At times, the episodes sprawl so much that it can be hard to keep track of how we got from John Wayne to Peck’s own home movies to the Haitian Revolution to the Irish being seen as “apes” to Alexis de Tocqueville writing about the Trail of Tears. Yet that’s kind of the point. Essays have always been the form best suited to letting the reader feel as if they’re thinking and exploring along with the writer. In an essay film, the goal is the same — to let us move along Peck’s thought paths, tracing the connections he sees.
It’s a relief that Exterminate All the Brutes is not laser-focused on America; the spectre of Donald Trump hovers over much of the series, but Peck’s project is much bigger. That’s partly because his own personal history — as a Haitian immigrant to Brooklyn who’s lived all over the world, including a long stint in France — has given him a framework that links past and present, east and west. The series explores everything from how Winston Churchill framed the enemy when he was a war correspondent to the way St. Francis was taught in Peck’s youthful school days to the history of weaponry to the imagery of The Island of Dr. Moreau.
Ambitiously, Peck ties it all together, not leaning on a grand unifying theory so much as plucking at the brightly colored thread that runs through all of them. He frequently returns to the Holocaust and Nazi-era Germany, chiefly to remind the audience that those events aren’t isolated — they’re ongoing, and none of us who benefit from the legacy of white supremacy can escape that fact without denying history itself. We might be tempted to point a finger in one direction, but chances are we find three more pointing back at ourselves.

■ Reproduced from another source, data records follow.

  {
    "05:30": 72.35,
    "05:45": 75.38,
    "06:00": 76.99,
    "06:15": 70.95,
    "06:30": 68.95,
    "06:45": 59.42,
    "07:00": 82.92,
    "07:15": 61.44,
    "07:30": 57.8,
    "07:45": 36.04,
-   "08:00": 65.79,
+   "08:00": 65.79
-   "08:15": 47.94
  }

Perhaps most blindingly, Exterminate All the Brutes vibrantly illustrates the role of culture in perpetuating myths of supremacy. Movies, yes; Peck has plenty to say about the images we’ve been served up for virtually all of cinema’s history. But also photographs, and stories, and speeches, and songs, and phrases like “brutes” and “savage,” even the tying of darkness to something brutish and bad and uncivilized. What we see, say, and hear, the pictures we look at and the casual phrases we throw around — they all make it possible for us to accept what seems like it ought to be unacceptable. If a culture is made up of the things that people create to make sense of the world around them, then the opposite is also true: Culture tells people what they ought to believe, and if you tell people long enough that their genetics entitle them to rule over and to “civilize” others, they’ll believe it.

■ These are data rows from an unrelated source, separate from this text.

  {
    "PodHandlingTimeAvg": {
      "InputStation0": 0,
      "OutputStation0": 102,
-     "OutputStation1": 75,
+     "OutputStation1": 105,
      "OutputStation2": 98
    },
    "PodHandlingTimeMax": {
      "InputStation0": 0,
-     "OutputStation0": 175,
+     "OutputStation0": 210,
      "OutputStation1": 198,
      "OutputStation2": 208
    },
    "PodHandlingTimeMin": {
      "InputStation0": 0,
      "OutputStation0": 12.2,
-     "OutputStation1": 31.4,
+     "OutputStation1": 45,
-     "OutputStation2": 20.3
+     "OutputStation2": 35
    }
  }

An old axiom, drawn from a Faulkner novel and restated in a speech by then-Sen. Barack Obama, kept flitting through my mind as I watched Exterminate All the Brutes: The past is never dead, and it’s not even the past. Peck is determined that we don’t forget that. At the series’ end, Peck asks if it’s knowledge that we lack — if ignorance is what accounts for the travesties of history. But “the Western world is panicking, a delirious spiraling panicking, talking about the ‘clash of civilizations,’” Peck reminds us, showing images of leaders associated with rising fascist tides and white nationalism today. They are “displaying the limits of superiority,” he says. “Privilege makes you vulnerable.”
So no, Exterminate All the Brutes concludes, it’s not knowledge we lack. Peck spends four hours scrupulously laying out that case, and by the end it’s undeniable. Since the Crusades, it’s been “profitable to deny or suppress such knowledge.” We’ve always known what was happening; white supremacy has been in plain sight, not even hiding. The question is, what does the world lack when humanity-denying arrogance goes unconfronted? And where is our courage?
All four episodes of Exterminate All the Brutes are streaming on HBO Max.